■ **PAGE EXCERPT**:
The Fractional Knapsack Problem is a variation of the 0/1 knapsack problem, where we can take fractions (or portions) of items, rather than having to decide whether to include or exclude each item entirely. This makes the problem easier to solve because you are allowed to break an item into smaller parts and take just a fraction of its total value or weight, depending on the knapsack's capacity.

Problem Statement:

We are given n items, each with:
- A value v[i]
- A weight w[i]
We are given a knapsack with a weight capacity W.
Our goal is to determine the maximum value that can be obtained by selecting fractions of items such that the total weight does not exceed W.

Unlike the 0/1 Knapsack Problem, in the fractional version, we can take any fraction of an item, and the value of the fraction will be proportional to the amount of that item taken.

■ **DATA SUPPLIED**:

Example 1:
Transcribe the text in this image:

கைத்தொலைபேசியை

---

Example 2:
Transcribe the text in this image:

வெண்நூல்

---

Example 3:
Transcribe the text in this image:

* * *

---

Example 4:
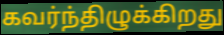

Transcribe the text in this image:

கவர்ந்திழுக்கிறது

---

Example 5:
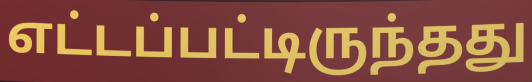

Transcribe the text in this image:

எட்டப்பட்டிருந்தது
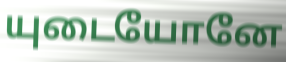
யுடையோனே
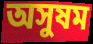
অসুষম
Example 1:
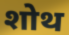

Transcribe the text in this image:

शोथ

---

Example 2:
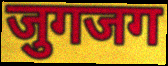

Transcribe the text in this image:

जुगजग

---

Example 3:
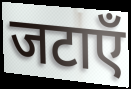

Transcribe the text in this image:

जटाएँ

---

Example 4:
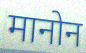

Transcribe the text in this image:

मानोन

==

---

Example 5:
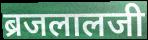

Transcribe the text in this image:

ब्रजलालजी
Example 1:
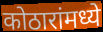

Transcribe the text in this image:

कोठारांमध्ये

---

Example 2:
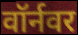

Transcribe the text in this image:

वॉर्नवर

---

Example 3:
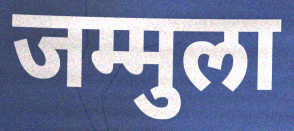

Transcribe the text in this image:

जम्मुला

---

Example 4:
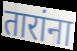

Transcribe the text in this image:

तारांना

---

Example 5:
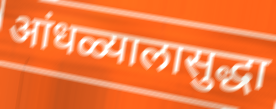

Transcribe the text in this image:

■ **TASKS TO CARRY OUT**:
a: Answer these questions from the fractional knapsack excerpt, one answer per line, marked the same way.
(i) Besides a value, what does each of the n items have?
(ii) What letter names the weight capacity of the knapsack?
(iii) How does the value of a fraction of an item relate to the amount of that item taken?
b: Go on with the fractional knapsack text from the point where it stops.

■ **OUTPUTS**:
a:
(i) A weight, w[i].
(ii) W.
(iii) The value of the fraction is proportional to the amount of that item taken.

b:
Greedy Approach:

The Fractional Knapsack Problem can be solved using a Greedy Algorithm, as it satisfies the greedy-choice property. This means that the locally optimal choice at each step (i.e., picking the most valuable item per unit weight) leads to a globally optimal solution.

Greedy Strategy:

Compute the value-to-weight ratio for each item:
For each item i, calculate the ratio v[i] / w[i]. This ratio indicates the value we get per unit of weight.
Sort the items based on the value-to-weight ratio in descending order.
Take the items:
- Start with the item with the highest value-to-weight ratio.
- Take as much of this item as possible (up to the knapsack's remaining capacity).
- If the remaining capacity is less than the item's weight, take the fraction of the item that fits.
Repeat for the next most valuable item until the knapsack is full or all items have been considered.

Mathematical Formulation:

Given items i with value v[i] and weight w[i], the value-to-weight ratio is:

ratio[i] = v[i] / w[i]

To maximize the value, we:

Sort the items in descending order of the value-to-weight ratio.
Take the fraction of the items that fits in the remaining capacity of the knapsack.

Steps to Solve:

Compute the value-to-weight ratio for each item.
Sort items based on the value-to-weight ratio.
Iterate over the sorted items, and for each item:
- If the item can fully fit, take it completely.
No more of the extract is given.